В нашей камере появился новый жилец, краснодарец, капитан по званию, окончивший в свое время КИПП — Краснодарский институт пищевой промышленности. Он и начал нам иногда по целым дням рассказывать всяческие истории о разных вкусных вещах. Все слушали, и вроде бы даже в желудке легче становилось. Потом, правда, в нашу камеру поступил врач и разъяснил всем, что вот такое слушание голодным человеком лекций о вкусных вещах имеет медицинское название «пищевой онанизм», и это очень вредно для человеческого организма. Правда, врач не объяснил нам, а вредно ли каждую ночь видеть те же самые вкусности во сне, и если вредно, то как с этим бороться или как этого избежать. По-моему, никак, потому что это происходит, по Фрейду, из подсознания, а подсознанием человек управлять не может.
В средней школе ученикам иногда дают задание написать сочинение на тему «Твое представление о счастье». Если бы я стал писать такое сочинение, тогда я бы написал: счастье человека заключается в том, чтобы иметь одну булку любого, самого черного, хлеба в день. И больше ему ничего не надо. И такое сочинение подписали бы все заключенные Кемеровской тюрьмы, а, возможно, и всех тюрем Советского Союза. А того капитана продолжали упрашивать рассказать о приготовлении и составе всякой пищи, но теперь он делал это редко и с неохотой, только когда уж-очень сильно его упрашивали.
Допросы шли своим чередом, я хвастался перед своими сокамерниками, какой у меня хороший следователь, но большинство относилось к моим рассказам скептически. «Цыплят по осени считают», «Не говори — гоп, пока не перепрыгнул» и другие подобные изречения я часто слышал, и в этом был свой резон, потому что слишком часто приходилось видеть эти самые наглядные результаты допросов.

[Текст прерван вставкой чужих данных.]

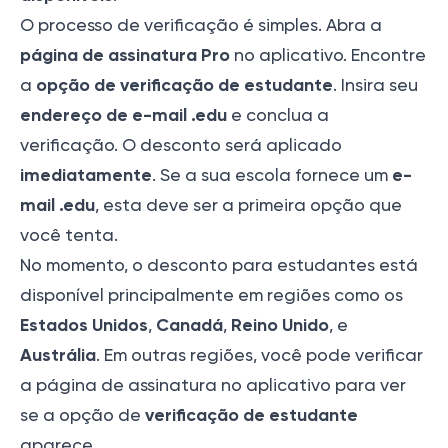
O processo de verificação é simples. Abra a
página de assinatura Pro
no aplicativo. Encontre
opção de verificação de estudante
a
. Insira seu
endereço de e-mail .edu
e conclua a
verificação. O desconto será aplicado
imediatamente
e-
. Se a sua escola fornece um
mail .edu
, esta deve ser a primeira opção que
você tenta.
No momento, o desconto para estudantes está
disponível principalmente em regiões como os
Estados Unidos
Canadá
Reino Unido
,
,
, e
Austrália
. Em outras regiões, você pode verificar
a página de assinatura no aplicativo para ver
verificação de estudante
se a opção de
aparece.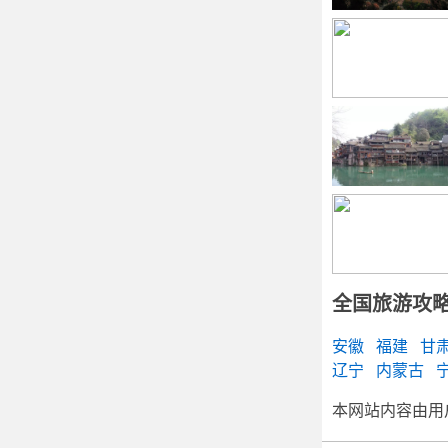
全国旅游攻
安徽
福建
甘
辽宁
内蒙古
本网站内容由用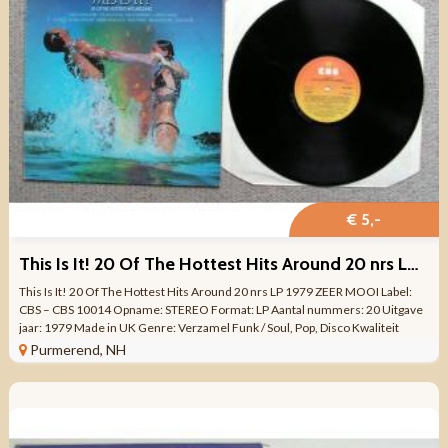
€ 5,-
This Is It! 20 Of The Hottest Hits Around 20 nrs LP 1979 ZGAN
This Is It! 20 Of The Hottest Hits Around 20 nrs LP 1979 ZEER MOOI Label:
CBS – CBS 10014 Opname: STEREO Format: LP Aantal nummers: 20 Uitgave
jaar: 1979 Made in UK Genre: Verzamel Funk / Soul, Pop, Disco Kwaliteit
VINYL ...
Purmerend, NH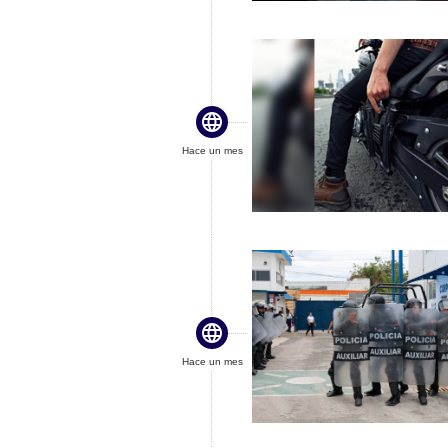

Hace un mes

Hace un mes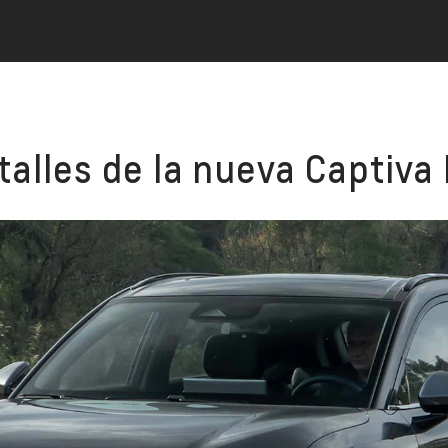
alles de la nueva Captiva 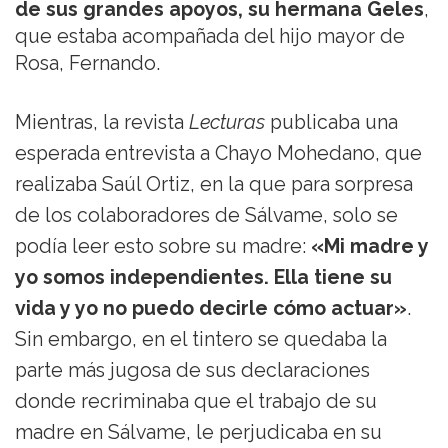
de sus grandes apoyos, su hermana Geles
,
que estaba acompañada del hijo mayor de
Rosa, Fernando.
Mientras, la revista
Lecturas
publicaba una
esperada entrevista a Chayo Mohedano, que
realizaba Saúl Ortiz, en la que para sorpresa
de los colaboradores de Sálvame, solo se
podía leer esto sobre su madre:
«Mi madre y
yo somos independientes. Ella tiene su
vida y yo no puedo decirle cómo actuar»
.
Sin embargo, en el tintero se quedaba la
parte más jugosa de sus declaraciones
donde recriminaba que el trabajo de su
madre en Sálvame, le perjudicaba en su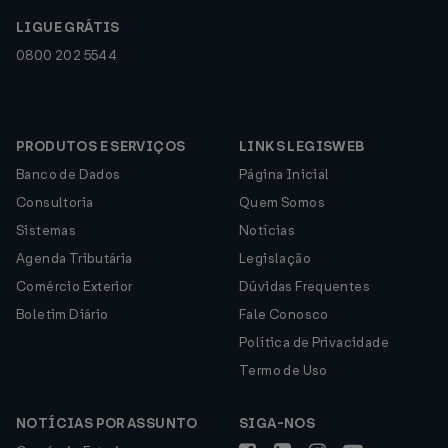
LIGUE GRÁTIS
0800 202 5544
PRODUTOS E SERVIÇOS
LINKS LEGISWEB
Banco de Dados
Página Inicial
Consultoria
Quem Somos
Sistemas
Notícias
Agenda Tributária
Legislação
Comércio Exterior
Dúvidas Frequentes
Boletim Diário
Fale Conosco
Política de Privacidade
Termo de Uso
NOTÍCIAS POR ASSUNTO
SIGA-NOS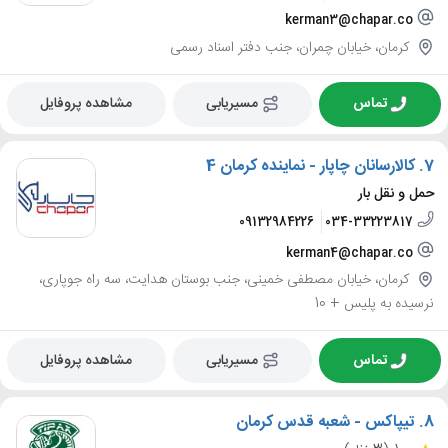
kerman3@chapar.co
کرمان، خیابان چمران، جنب دفتر اسناد رسمی
تماس
مسیریابی
مشاهده پروفایل
7.
کالارسانان چاپار - نماینده کرمان 4
حمل و نقل بار
09132984226
034-33223817
kerman4@chapar.co
کرمان، خیابان مصطفی خمینی، جنب بوستان هدایت، سه راه جوپاری،
نرسیده به پلیس + 10
تماس
مسیریابی
مشاهده پروفایل
8.
تیپاکس - شعبه قدس کرمان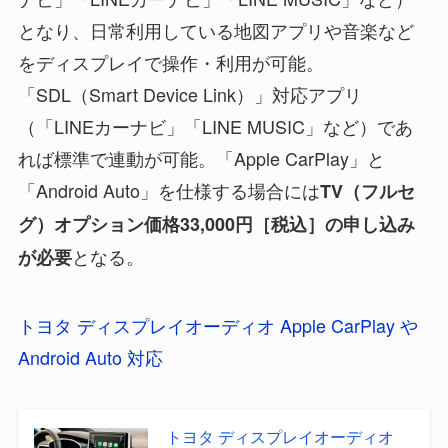
となり、日常利用している地図アプリや音楽など
をディスプレイで操作・利用が可能。
「SDL（Smart Device Link）」対応アプリ
（「LINEカーナビ」「LINE MUSIC」など）であ
れば標準で連動が可能。「Apple CarPlay」と
「Android Auto」を仕様する場合には
TV（フルセ
グ）オプション価格33,000円［税込］の申し込み
となる。
が必要
トヨタ ディスプレイオーディオ Apple CarPlay や
Android Auto 対応
トヨタ ディスプレイオーディオ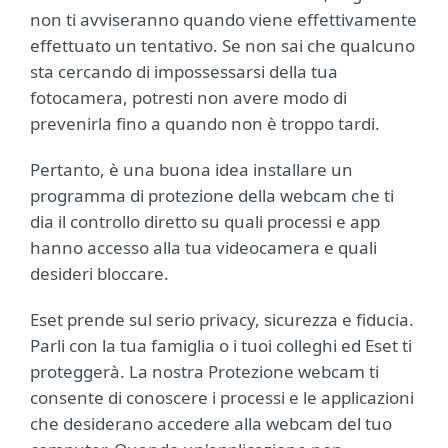
non ti avviseranno quando viene effettivamente
effettuato un tentativo. Se non sai che qualcuno
sta cercando di impossessarsi della tua
fotocamera, potresti non avere modo di
prevenirla fino a quando non è troppo tardi.
Pertanto, è una buona idea installare un
programma di protezione della webcam che ti
dia il controllo diretto su quali processi e app
hanno accesso alla tua videocamera e quali
desideri bloccare.
Eset prende sul serio privacy, sicurezza e fiducia.
Parli con la tua famiglia o i tuoi colleghi ed Eset ti
proteggerà. La nostra Protezione webcam ti
consente di conoscere i processi e le applicazioni
che desiderano accedere alla webcam del tuo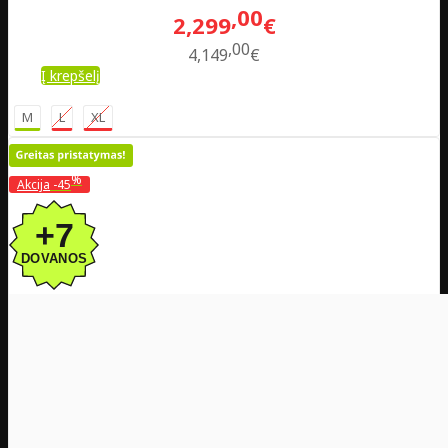
00
2,299
€
00
4,149
€
Į krepšelį
M
L
XL
%
Akcija
-45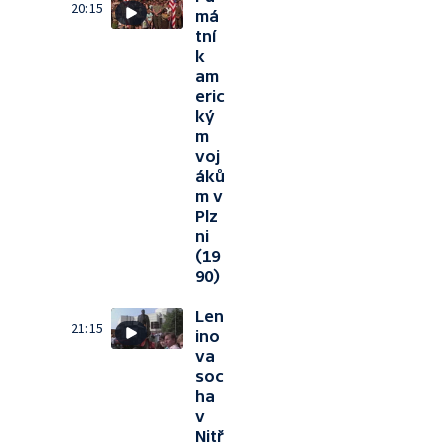
20:15
má
tní
k
am
eric
ký
m
voj
áků
m v
Plz
ni
(19
90)
Len
21:15
ino
va
soc
ha
v
Nitř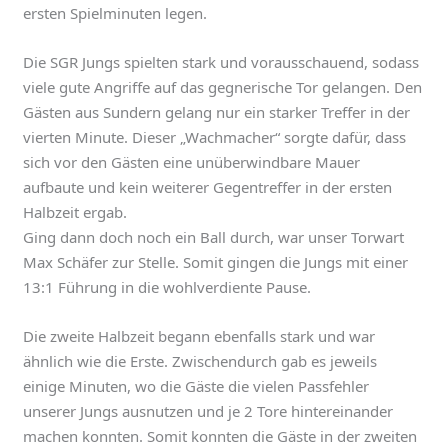
ersten Spielminuten legen.
Die SGR Jungs spielten stark und vorausschauend, sodass
viele gute Angriffe auf das gegnerische Tor gelangen. Den
Gästen aus Sundern gelang nur ein starker Treffer in der
vierten Minute. Dieser „Wachmacher“ sorgte dafür, dass
sich vor den Gästen eine unüberwindbare Mauer
aufbaute und kein weiterer Gegentreffer in der ersten
Halbzeit ergab.
Ging dann doch noch ein Ball durch, war unser Torwart
Max Schäfer zur Stelle. Somit gingen die Jungs mit einer
13:1 Führung in die wohlverdiente Pause.
Die zweite Halbzeit begann ebenfalls stark und war
ähnlich wie die Erste. Zwischendurch gab es jeweils
einige Minuten, wo die Gäste die vielen Passfehler
unserer Jungs ausnutzen und je 2 Tore hintereinander
machen konnten. Somit konnten die Gäste in der zweiten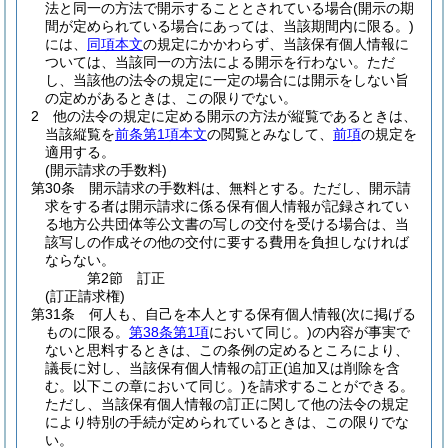
法と同一の方法で開示することとされている場合
(開示の期
間が定められている場合にあっては、当該期間内に限る。)
には、
同項本文
の規定にかかわらず、当該保有個人情報に
ついては、当該同一の方法による開示を行わない。
ただ
し、当該他の法令の規定に一定の場合には開示をしない旨
の定めがあるときは、この限りでない。
2
他の法令の規定に定める開示の方法が縦覧であるときは、
当該縦覧を
前条第1項本文
の閲覧とみなして、
前項
の規定を
適用する。
(開示請求の手数料)
第30条
開示請求の手数料は、無料とする。
ただし、開示請
求をする者は開示請求に係る保有個人情報が記録されてい
る地方公共団体等公文書の写しの交付を受ける場合は、当
該写しの作成その他の交付に要する費用を負担しなければ
ならない。
第2節
訂正
(訂正請求権)
第31条
何人も、自己を本人とする保有個人情報
(次に掲げる
ものに限る。
第38条第1項
において同じ。)
の内容が事実で
ないと思料するときは、この条例の定めるところにより、
議長に対し、当該保有個人情報の訂正
(追加又は削除を含
む。以下この章において同じ。)
を請求することができる。
ただし、当該保有個人情報の訂正に関して他の法令の規定
により特別の手続が定められているときは、この限りでな
い。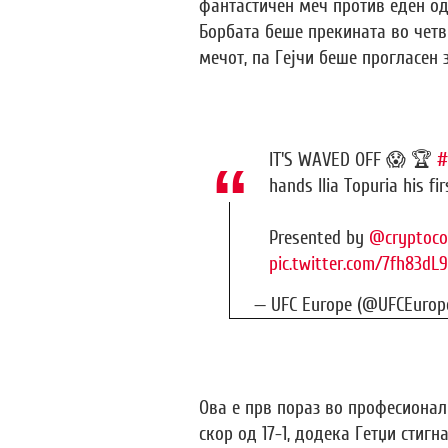
фантастичен меч против еден од
Борбата беше прекината во четв
мечот, па Гејчи беше прогласен
IT'S WAVED OFF 😱 🏆
#
hands Ilia Topuria his fi
Presented by
@cryptoc
pic.twitter.com/7fh83dL
— UFC Europe (@UFCEurop
Ова е прв пораз во професионал
скор од 17-1, додека Гетџи стигн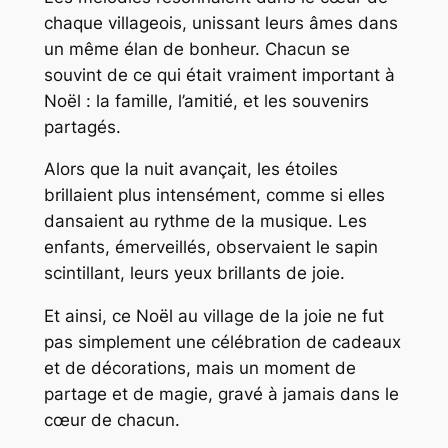
chaque villageois, unissant leurs âmes dans
un même élan de bonheur. Chacun se
souvint de ce qui était vraiment important à
Noël : la famille, l’amitié, et les souvenirs
partagés.
Alors que la nuit avançait, les étoiles
brillaient plus intensément, comme si elles
dansaient au rythme de la musique. Les
enfants, émerveillés, observaient le sapin
scintillant, leurs yeux brillants de joie.
Et ainsi, ce Noël au village de la joie ne fut
pas simplement une célébration de cadeaux
et de décorations, mais un moment de
partage et de magie, gravé à jamais dans le
cœur de chacun.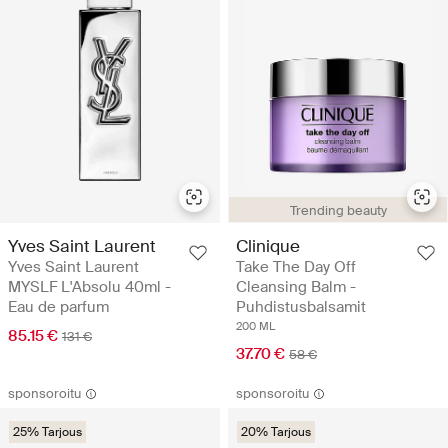
Trending beauty
Yves Saint Laurent
Clinique
Yves Saint Laurent
Take The Day Off
MYSLF L'Absolu 40ml -
Cleansing Balm -
Eau de parfum
Puhdistusbalsamit
200 ML
85.15 €
131 €
37.70 €
58 €
sponsoroitu
sponsoroitu
25% Tarjous
20% Tarjous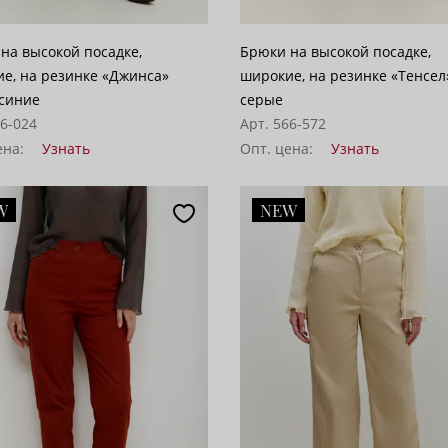
на высокой посадке,
Брюки на высокой посадке,
е, на резинке «Джинса»
широкие, на резинке «Тенсел
синие
серые
66-024
Арт. 566-572
ена:
Узнать
Опт. цена:
Узнать
W
NEW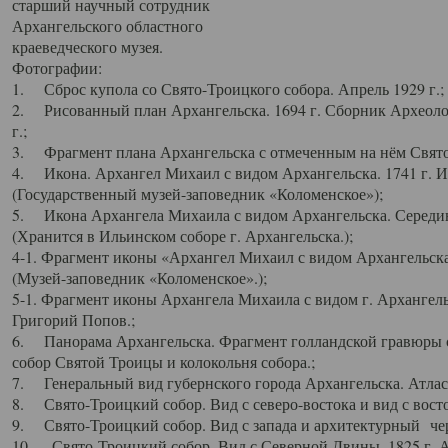
старший научный сотрудник
Архангельского областного
краеведческого музея.
Фотографии:
1. Сброс купола со Свято-Троицкого собора. Апрель 1929 г.;
2. Рисованный план Архангельска. 1694 г. Сборник Археолог
г.;
3. Фрагмент плана Архангельска с отмеченным на нём Свято
4. Икона. Архангел Михаил с видом Архангельска. 1741 г. 
(Государственный музей-заповедник «Коломенское»);
5. Икона Архангела Михаила с видом Архангельска. Середин
(Хранится в Ильинском соборе г. Архангельска.);
4-1. Фрагмент иконы «Архангел Михаил с видом Архангельска
(Музей-заповедник «Коломенское».);
5-1. Фрагмент иконы Архангела Михаила с видом г. Архангель
Григорий Попов.;
6. Панорама Архангельска. Фрагмент голландской гравюры с
собор Святой Троицы и колокольня собора.;
7. Генеральный вид губернского города Архангельска. Атлас 
8. Свято-Троицкий собор. Вид с северо-востока и вид с восто
9. Свято-Троицкий собор. Вид с запада и архитектурный чер
10. Свято-Троицкий собор. Вид с Северной Двины. 1825 г. А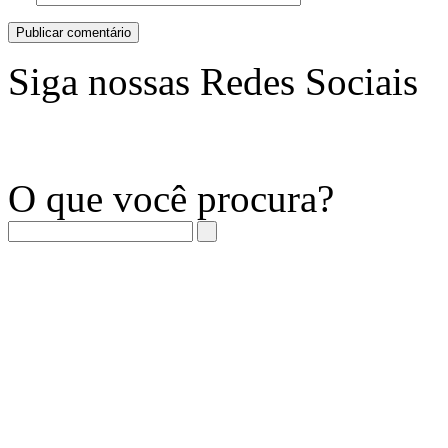
Siga nossas Redes Sociais
O que você procura?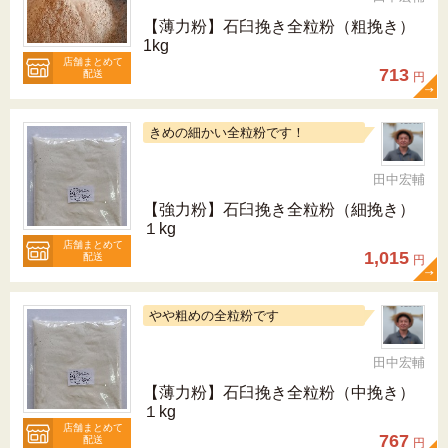
【薄力粉】石臼挽き全粒粉（粗挽き）
1kg
店舗まとめて
713
配送
円
きめの細かい全粒粉です！
田中宏輔
【強力粉】石臼挽き全粒粉（細挽き）
１kg
店舗まとめて
1,015
配送
円
やや粗めの全粒粉です
田中宏輔
【薄力粉】石臼挽き全粒粉（中挽き）
１kg
店舗まとめて
767
配送
円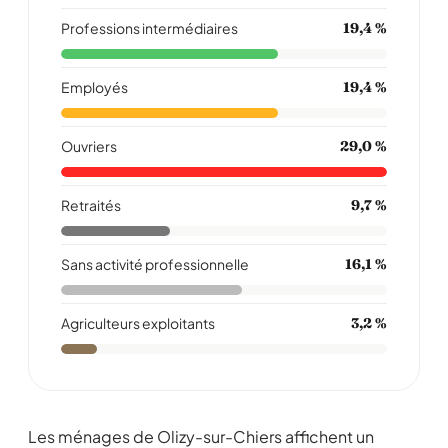
Professions intermédiaires
19,4 %
Employés
19,4 %
Ouvriers
29,0 %
Retraités
9,7 %
Sans activité professionnelle
16,1 %
Agriculteurs exploitants
3,2 %
Les ménages de Olizy-sur-Chiers affichent un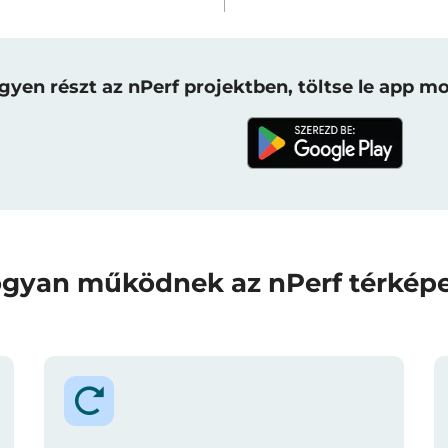
gyen részt az nPerf projektben, töltse le app mo
gyan működnek az nPerf térkép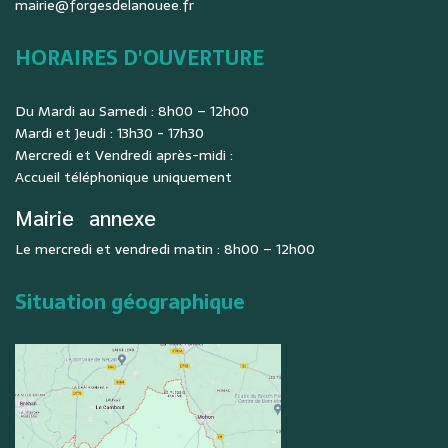
mairie@forgesdelanouee.fr
HORAIRES D'OUVERTURE
Du Mardi au Samedi : 8h00 – 12h00
Mardi et Jeudi : 13h30 - 17h30
Mercredi et Vendredi après-midi :
Accueil téléphonique uniquement
Mairie
annexe
Le mercredi et vendredi matin : 8h00 – 12h00
Situation géographique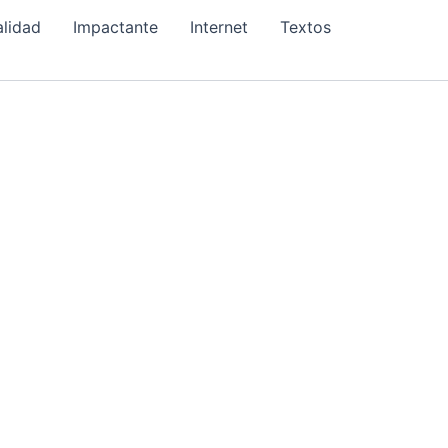
alidad
Impactante
Internet
Textos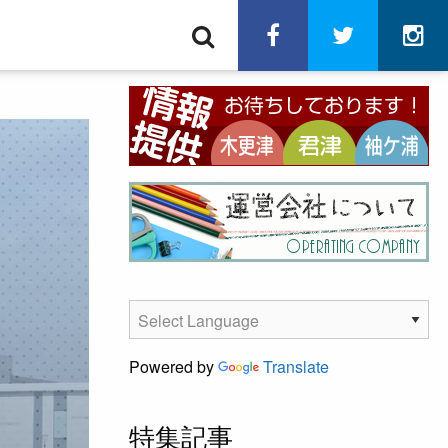
検
facebook
twitter
in
索
Powered by
Translate
特集記事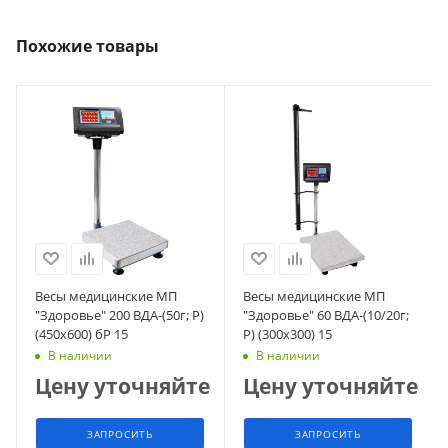
Похожие товары
Весы медицинские МП
Весы медицинские МП
"Здоровье" 200 ВДА-(50г; Р)
"Здоровье" 60 ВДА-(10/20г;
(450х600) бР 15
Р) (300х300) 15
В наличии
В наличии
Цену уточняйте
Цену уточняйте
ЗАПРОСИТЬ
ЗАПРОСИТЬ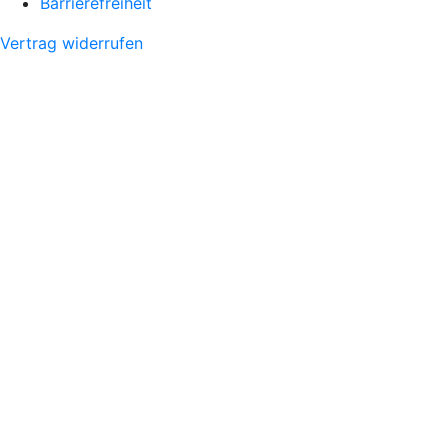
Barrierefreiheit
Vertrag widerrufen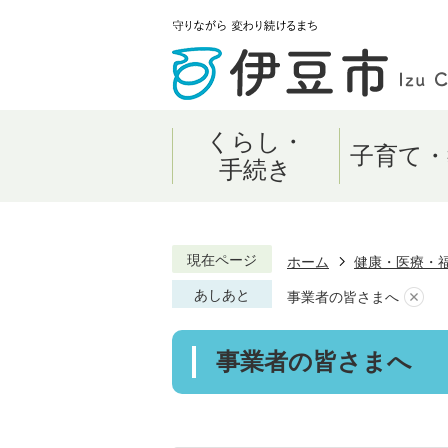
くらし・
子育て・
手続き
現在ページ
ホーム
健康・医療・
あしあと
事業者の皆さまへ
事業者の皆さまへ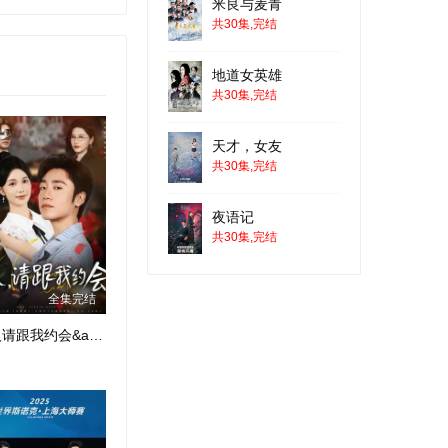
米良与麦青
共30集,完结
地道女英雄
共30集,完结
天才，女友
共30集,完结
夜语记
共30集,完结
全集完结
男人请跟我约会&amp;当我决定凭实力单身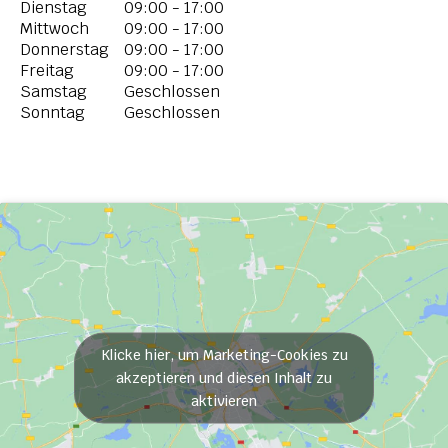
Dienstag
09:00 - 17:00
Mittwoch
09:00 - 17:00
Donnerstag
09:00 - 17:00
Freitag
09:00 - 17:00
Samstag
Geschlossen
Sonntag
Geschlossen
Klicke hier, um Marketing-Cookies zu
akzeptieren und diesen Inhalt zu
aktivieren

Настала снова моя очередь, и я перебрался на верхние нары — самое привилегированное место в камере. Рядом со мной занимал место пожилой человек по фамилии Акулов. Он уже ожидал суда и рассказал мне свою историю. Родом из Кемерова, он еще до революции закончил мореходное училище и всю жизнь водил пароходы по Енисею и Лене. В последнюю навигацию Лена неожиданно рано встала, и пароход с экипажем остался на зимовку в Якутске. Считалось, что они ремонтируют свое судно, на самом же деле они все ночевали в городе, а на судне по очереди оставалось по два вахтенных. И в одну ночь их судно сгорело. Что было причиной, неизвестно, но оба вахтенных получили по 8 лет, а капитан и старший механик — по 3 года за халатность. Сроки по тем временам небольшие, но Акулова загнали в такое гибельное место, что он решил, что ему там не выжить. У него в тех местах было полно друзей и знакомых, и он решил бежать. Пройдя 700 километров на собаках, он добрался до людных мест и с помощью друзей доехал до Кемерова, где у него были и друзья, и родственники, а не поехал к семье, которая жила или в Иркутске, или где-то там. Но его нашли и в Кемерове, а теперь следствие закончено, и скоро будет суд.
Наша со следователем милая идиллия продолжалась, но наступил черный день, и на очередном допросе он меня просто ошарашил.
— Расскажи, — начал он допрос, — как вы на передовой перебежали к немцам, сколько вас было, кто был главарем, и кто лично тебя уговорил?
— Я уже вам рассказал, — заговорил я, заикаясь от волнения и неожиданности, — я никуда не перебегал, никого со мной не было, я уже все вам рассказал, и все это записано в протоколе.
— Да, все твое вранье записано, а теперь ты расскажи правду. Когда ты задумал все это и с кем сговорился?